### PROVIDED PASSAGE

*** Begin section ***

Archive for December, 2008


Sorry, Colonel Sanders: The Fricadelle takes it!

December 17, 2008


Have you seen those commercials for the KFC bowls? You know, the ones where they serve mashed potatoes, corn, fried chicken, gravy and cheese all layered together in a big old bowl. Come on, you’ve seen them. Maybe you’ve puzzled over them like I have. Admit it: You’re strangely drawn to them and yet revolted at the same time. They are a paradox… or a conundrum… or maybe even something unholy.

Why? Because all the ingredients in those bowls sound great. I love mashed potatoes. I love corn. I love fried chicken. I love gravy. I love cheese. In some circumstances, I might even combine all of these things before eating them. But there’s something about those bowls… something not quite right.

Well, folks, I have the answer to those bowls for you: Don’t do it. Skip KFC and their suspicious looking “famous bowls.” Stay home, curl up and make my husband’s fricadelle instead.

What is fricadelle, you ask? It is layered comfort food done right, friends. It is creamy, buttery mashed potatoes, topped with sweet and luxurious caramelized onions, and spotted with delicious, hearty, flavorful meatballs made from scratch. It is absolutely delightful and perfect for consuming on a dreary winter’s day. You like mashed potatoes? You like caramelized onions? You like meatballs? Have no fear — they are enhanced, not made disturbing, by being combined into a delicious, beautiful and hearty fricadelle.

I see what the colonel was trying to do… and he just falls short. I’m sorry to say it of a military man, but it’s true. The fricadelle may have been what he was hoping to achieve, but my husband actually executes it. Every bite of this fricadelle is hearty, rustic, satisfying and most important — delicious. So, stick to fried chicken, my goateed friend: My husband has the mashed potato bowl covered.


And now, the husband’s take…

There is nothing quite like cold weather and rich hearty meals. Especially given the amount of cold we’ve had here even in DC. And quite frankly, I cringe when I see what is going on back in the Midwest — did I see something about wind chills of -50F (-45C) in Montana? Terrifying… I suspect that means you have to eat in. So you might have a little extra time to make the fricadelle.

*** End section ***

### DATA PROVIDED

*** Begin section ***

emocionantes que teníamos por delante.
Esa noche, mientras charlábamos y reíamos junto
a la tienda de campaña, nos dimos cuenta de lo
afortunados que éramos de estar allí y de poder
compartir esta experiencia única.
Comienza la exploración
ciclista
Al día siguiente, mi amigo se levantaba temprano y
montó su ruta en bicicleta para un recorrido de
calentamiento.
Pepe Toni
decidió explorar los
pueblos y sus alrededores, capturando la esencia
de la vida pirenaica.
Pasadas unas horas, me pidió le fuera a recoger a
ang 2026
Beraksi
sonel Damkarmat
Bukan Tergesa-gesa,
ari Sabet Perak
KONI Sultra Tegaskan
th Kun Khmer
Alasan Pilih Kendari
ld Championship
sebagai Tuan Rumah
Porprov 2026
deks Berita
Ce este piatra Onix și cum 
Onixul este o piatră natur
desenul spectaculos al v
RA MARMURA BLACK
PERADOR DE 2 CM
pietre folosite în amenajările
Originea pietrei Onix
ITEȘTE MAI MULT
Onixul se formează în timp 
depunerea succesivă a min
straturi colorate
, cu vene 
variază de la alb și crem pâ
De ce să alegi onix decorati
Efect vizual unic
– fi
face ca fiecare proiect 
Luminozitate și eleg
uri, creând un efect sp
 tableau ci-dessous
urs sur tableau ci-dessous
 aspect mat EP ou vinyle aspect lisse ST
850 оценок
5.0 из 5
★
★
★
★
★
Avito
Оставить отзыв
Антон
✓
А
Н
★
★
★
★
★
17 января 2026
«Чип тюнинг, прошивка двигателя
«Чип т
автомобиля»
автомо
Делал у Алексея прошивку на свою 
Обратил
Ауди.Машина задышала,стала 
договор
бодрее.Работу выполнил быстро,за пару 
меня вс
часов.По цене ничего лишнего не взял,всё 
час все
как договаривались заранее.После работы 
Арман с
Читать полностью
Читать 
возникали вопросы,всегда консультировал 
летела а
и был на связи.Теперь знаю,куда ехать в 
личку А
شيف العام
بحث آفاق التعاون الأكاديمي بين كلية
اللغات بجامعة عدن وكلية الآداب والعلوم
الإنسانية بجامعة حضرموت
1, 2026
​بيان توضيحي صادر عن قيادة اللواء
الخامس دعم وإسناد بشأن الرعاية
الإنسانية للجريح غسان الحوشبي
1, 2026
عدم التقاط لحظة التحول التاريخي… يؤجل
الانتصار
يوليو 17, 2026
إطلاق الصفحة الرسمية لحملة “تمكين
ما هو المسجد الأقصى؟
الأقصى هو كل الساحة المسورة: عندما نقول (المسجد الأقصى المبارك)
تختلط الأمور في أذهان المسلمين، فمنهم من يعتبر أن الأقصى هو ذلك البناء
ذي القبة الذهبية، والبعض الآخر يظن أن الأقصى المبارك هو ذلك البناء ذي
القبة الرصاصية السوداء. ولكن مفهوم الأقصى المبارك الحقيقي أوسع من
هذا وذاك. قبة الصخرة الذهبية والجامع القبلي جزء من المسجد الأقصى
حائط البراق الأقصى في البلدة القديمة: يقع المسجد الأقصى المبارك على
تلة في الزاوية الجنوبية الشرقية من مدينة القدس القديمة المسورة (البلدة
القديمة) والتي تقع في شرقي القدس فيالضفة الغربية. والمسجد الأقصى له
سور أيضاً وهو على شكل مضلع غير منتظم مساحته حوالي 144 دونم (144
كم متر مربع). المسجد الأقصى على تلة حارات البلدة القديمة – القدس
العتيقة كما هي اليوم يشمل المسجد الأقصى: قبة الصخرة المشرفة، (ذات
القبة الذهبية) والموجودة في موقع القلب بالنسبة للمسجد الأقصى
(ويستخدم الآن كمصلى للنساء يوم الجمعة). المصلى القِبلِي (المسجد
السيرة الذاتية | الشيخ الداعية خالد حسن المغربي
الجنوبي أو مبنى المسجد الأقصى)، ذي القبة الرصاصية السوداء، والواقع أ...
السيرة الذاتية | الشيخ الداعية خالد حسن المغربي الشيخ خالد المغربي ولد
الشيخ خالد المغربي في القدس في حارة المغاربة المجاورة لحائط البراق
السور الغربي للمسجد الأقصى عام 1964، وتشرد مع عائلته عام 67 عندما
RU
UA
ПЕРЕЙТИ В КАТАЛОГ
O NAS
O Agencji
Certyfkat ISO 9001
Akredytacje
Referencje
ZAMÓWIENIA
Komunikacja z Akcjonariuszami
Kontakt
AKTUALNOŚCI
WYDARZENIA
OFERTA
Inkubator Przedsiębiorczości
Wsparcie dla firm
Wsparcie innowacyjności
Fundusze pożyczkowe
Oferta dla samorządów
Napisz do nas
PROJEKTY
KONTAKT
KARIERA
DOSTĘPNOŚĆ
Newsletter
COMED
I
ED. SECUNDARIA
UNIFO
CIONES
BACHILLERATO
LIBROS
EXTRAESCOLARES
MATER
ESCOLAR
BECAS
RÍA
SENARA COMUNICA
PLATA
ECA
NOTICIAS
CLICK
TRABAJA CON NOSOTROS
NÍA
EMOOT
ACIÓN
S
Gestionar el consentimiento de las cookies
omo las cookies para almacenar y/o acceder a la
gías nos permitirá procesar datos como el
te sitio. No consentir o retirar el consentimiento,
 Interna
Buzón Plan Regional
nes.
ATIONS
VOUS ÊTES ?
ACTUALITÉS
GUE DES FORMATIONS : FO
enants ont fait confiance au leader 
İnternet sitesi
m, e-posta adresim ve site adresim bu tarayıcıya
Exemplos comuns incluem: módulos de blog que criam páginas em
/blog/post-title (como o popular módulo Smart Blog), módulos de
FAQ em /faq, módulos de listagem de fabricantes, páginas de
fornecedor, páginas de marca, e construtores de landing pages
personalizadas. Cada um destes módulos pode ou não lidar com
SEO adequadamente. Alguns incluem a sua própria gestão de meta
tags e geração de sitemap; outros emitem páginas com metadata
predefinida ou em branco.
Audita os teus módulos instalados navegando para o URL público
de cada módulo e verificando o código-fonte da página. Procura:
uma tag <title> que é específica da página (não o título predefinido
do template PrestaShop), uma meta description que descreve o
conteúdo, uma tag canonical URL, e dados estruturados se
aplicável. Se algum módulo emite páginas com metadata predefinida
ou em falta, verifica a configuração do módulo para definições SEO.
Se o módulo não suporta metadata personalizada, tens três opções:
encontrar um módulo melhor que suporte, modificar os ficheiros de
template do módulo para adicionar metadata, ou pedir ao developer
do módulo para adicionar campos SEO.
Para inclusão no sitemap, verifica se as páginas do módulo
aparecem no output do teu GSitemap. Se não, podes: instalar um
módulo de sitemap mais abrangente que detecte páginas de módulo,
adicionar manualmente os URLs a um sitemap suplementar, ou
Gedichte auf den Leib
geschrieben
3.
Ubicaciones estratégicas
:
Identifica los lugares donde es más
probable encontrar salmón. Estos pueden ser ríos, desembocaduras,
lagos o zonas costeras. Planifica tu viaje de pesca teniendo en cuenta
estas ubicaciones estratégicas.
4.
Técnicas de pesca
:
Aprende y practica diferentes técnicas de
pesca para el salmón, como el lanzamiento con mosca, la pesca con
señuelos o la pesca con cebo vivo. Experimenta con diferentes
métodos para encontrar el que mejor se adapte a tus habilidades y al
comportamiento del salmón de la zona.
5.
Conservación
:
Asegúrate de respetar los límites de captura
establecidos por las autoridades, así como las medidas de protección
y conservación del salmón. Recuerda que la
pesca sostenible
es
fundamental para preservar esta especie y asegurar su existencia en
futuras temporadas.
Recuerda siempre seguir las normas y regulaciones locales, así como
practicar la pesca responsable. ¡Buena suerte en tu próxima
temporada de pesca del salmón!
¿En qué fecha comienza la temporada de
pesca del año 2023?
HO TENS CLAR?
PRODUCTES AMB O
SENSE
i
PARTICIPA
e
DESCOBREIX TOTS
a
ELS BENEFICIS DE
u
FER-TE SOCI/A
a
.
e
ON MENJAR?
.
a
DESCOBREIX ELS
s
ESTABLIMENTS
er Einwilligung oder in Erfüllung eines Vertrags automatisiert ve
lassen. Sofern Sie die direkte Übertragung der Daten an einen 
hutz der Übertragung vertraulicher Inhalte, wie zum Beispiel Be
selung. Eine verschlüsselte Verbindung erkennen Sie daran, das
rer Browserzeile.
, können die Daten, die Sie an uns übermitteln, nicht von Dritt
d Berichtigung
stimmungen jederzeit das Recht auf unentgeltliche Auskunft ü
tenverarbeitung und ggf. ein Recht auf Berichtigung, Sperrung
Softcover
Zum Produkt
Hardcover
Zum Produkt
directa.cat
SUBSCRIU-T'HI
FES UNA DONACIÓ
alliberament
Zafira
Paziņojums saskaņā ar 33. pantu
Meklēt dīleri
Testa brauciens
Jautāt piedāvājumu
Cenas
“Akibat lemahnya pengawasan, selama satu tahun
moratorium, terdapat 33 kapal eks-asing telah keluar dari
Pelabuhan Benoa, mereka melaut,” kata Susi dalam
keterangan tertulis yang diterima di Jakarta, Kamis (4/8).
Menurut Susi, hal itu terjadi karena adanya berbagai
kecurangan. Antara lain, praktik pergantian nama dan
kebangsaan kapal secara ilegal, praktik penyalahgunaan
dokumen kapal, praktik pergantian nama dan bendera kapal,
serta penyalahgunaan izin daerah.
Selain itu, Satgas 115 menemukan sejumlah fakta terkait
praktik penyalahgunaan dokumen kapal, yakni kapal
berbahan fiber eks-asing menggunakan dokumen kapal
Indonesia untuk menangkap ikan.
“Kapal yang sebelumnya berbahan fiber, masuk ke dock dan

*** End section ***

### TASK REQUIREMENTS
[1] From the fricadelle post above, return the part that begins at the words "Well, folks, I" and stops after the words "and hearty fricadelle.", copied without any change.
[2] Render this sentence from the fricadelle post into Spanish: "It is absolutely delightful and perfect for consuming on a dreary winter’s day."

### OUTPUTS FOR THE TASKS
[1]
Well, folks, I have the answer to those bowls for you: Don’t do it. Skip KFC and their suspicious looking “famous bowls.” Stay home, curl up and make my husband’s fricadelle instead.

What is fricadelle, you ask? It is layered comfort food done right, friends. It is creamy, buttery mashed potatoes, topped with sweet and luxurious caramelized onions, and spotted with delicious, hearty, flavorful meatballs made from scratch. It is absolutely delightful and perfect for consuming on a dreary winter’s day. You like mashed potatoes? You like caramelized onions? You like meatballs? Have no fear — they are enhanced, not made disturbing, by being combined into a delicious, beautiful and hearty fricadelle.

[2] Es absolutamente encantador y perfecto para consumir en un triste día de invierno.